Nothing escapes the all-seeing eyes of Communist China’s propaganda managers. At China’s insistence, Taiwanese flags were dropped from Tom Cruise’s flight jacket in the forthcoming Top Gun sequel Maverick. At Beijing’s “suggestion,” MGM changed the identities of the invading military from China to North Korea in the Red Dawn remake. When the general manager of the Houston Rockets professional basketball team tweeted his support for the peaceful Hong Kong demonstrators, the CCP announced that the team’s games would not be shown on Chinese TV. The general manager quickly apologized.

China has launched a blitzkrieg which, in Attorney General William Barr words, is calculated “to seize the commanding heights of the global economy and to surpass the United States as the world’s preeminent technological superpower.” A primary Chinese weapon in this global conflict is the aforementioned United Front Work Department. The UFWD takes its lead from Lenin, Stalin, Mao, and other dictators, for whom, says Australian government official John Garnaut, “words are not vehicles of reason and persuasion. They are bullets … for defining, isolating, and destroying opponents.”

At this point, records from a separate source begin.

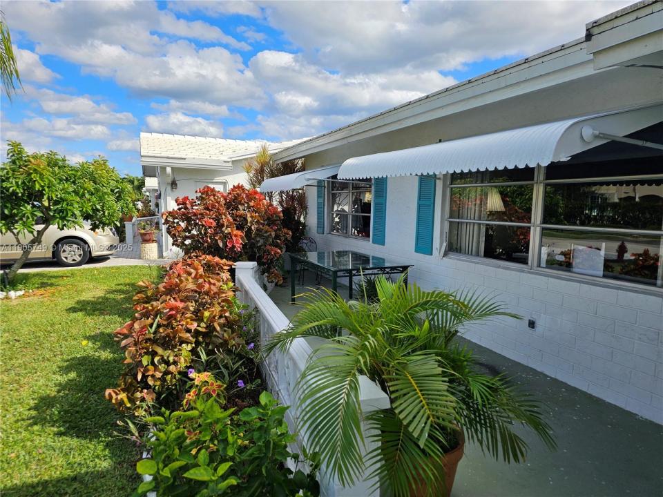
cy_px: 248
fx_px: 441
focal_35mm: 23
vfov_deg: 58.9
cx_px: 332
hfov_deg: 73.9
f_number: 1.7
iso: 10
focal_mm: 6.3
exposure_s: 1/703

America’s response must be many-tiered. For one thing, we must understand that China is not a harmless competitor, as we once imagined, but a determined opponent that will stop at nothing to achieve its goals. We must also employ every necessary weapon such as: impose tighter targeted economic sanctions on companies and individuals involved in human rights abuses; establish reciprocity in travel and media access; bar U.S. investment in PLA-controlled companies, particularly in technology; close down all Confucius Institutes and Classrooms; challenge China in every international forum from the United Nations to the World Health Organization.

We have the resources, the talented people, and the entrepreneurial spirit to defeat Communist China in this soft war. It only remains for us to adopt a strategy of victory over a very determined opponent.